Exercise prompt
Output the entries below so that they read exactly as they do now.

----

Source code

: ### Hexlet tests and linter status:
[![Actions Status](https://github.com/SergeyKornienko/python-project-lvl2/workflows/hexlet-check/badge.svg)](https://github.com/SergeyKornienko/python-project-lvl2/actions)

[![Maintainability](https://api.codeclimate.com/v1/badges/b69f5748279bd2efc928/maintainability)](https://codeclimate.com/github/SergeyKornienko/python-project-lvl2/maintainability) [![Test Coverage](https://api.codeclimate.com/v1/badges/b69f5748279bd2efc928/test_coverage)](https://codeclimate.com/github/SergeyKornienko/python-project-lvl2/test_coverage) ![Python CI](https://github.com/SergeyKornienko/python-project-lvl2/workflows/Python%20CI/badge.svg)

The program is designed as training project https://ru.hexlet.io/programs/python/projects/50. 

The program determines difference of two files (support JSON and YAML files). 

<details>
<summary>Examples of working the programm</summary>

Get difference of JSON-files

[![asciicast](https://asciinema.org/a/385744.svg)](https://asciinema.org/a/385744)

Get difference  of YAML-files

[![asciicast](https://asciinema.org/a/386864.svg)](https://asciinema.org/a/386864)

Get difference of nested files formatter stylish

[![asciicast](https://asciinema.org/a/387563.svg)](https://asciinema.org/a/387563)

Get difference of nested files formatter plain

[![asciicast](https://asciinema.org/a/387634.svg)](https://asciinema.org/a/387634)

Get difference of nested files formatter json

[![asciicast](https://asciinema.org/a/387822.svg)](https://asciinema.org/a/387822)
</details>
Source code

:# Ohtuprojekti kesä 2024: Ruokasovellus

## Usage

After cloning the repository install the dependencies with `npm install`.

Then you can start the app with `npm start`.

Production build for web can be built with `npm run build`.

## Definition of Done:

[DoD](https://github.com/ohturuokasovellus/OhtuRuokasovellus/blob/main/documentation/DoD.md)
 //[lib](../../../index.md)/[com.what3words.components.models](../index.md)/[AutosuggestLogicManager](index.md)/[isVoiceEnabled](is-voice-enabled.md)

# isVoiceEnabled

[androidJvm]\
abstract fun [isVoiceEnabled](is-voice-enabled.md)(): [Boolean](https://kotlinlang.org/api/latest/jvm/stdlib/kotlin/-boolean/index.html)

----

Written answer
Source code

: ### Hexlet tests and linter status:
[![Actions Status](https://github.com/SergeyKornienko/python-project-lvl2/workflows/hexlet-check/badge.svg)](https://github.com/SergeyKornienko/python-project-lvl2/actions)

[![Maintainability](https://api.codeclimate.com/v1/badges/b69f5748279bd2efc928/maintainability)](https://codeclimate.com/github/SergeyKornienko/python-project-lvl2/maintainability) [![Test Coverage](https://api.codeclimate.com/v1/badges/b69f5748279bd2efc928/test_coverage)](https://codeclimate.com/github/SergeyKornienko/python-project-lvl2/test_coverage) ![Python CI](https://github.com/SergeyKornienko/python-project-lvl2/workflows/Python%20CI/badge.svg)

The program is designed as training project https://ru.hexlet.io/programs/python/projects/50. 

The program determines difference of two files (support JSON and YAML files). 

<details>
<summary>Examples of working the programm</summary>

Get difference of JSON-files

[![asciicast](https://asciinema.org/a/385744.svg)](https://asciinema.org/a/385744)

Get difference  of YAML-files

[![asciicast](https://asciinema.org/a/386864.svg)](https://asciinema.org/a/386864)

Get difference of nested files formatter stylish

[![asciicast](https://asciinema.org/a/387563.svg)](https://asciinema.org/a/387563)

Get difference of nested files formatter plain

[![asciicast](https://asciinema.org/a/387634.svg)](https://asciinema.org/a/387634)

Get difference of nested files formatter json

[![asciicast](https://asciinema.org/a/387822.svg)](https://asciinema.org/a/387822)
</details>
Source code

:# Ohtuprojekti kesä 2024: Ruokasovellus

## Usage

After cloning the repository install the dependencies with `npm install`.

Then you can start the app with `npm start`.

Production build for web can be built with `npm run build`.

## Definition of Done:

[DoD](https://github.com/ohturuokasovellus/OhtuRuokasovellus/blob/main/documentation/DoD.md)
 //[lib](../../../index.md)/[com.what3words.components.models](../index.md)/[AutosuggestLogicManager](index.md)/[isVoiceEnabled](is-voice-enabled.md)

# isVoiceEnabled

[androidJvm]\
abstract fun [isVoiceEnabled](is-voice-enabled.md)(): [Boolean](https://kotlinlang.org/api/latest/jvm/stdlib/kotlin/-boolean/index.html)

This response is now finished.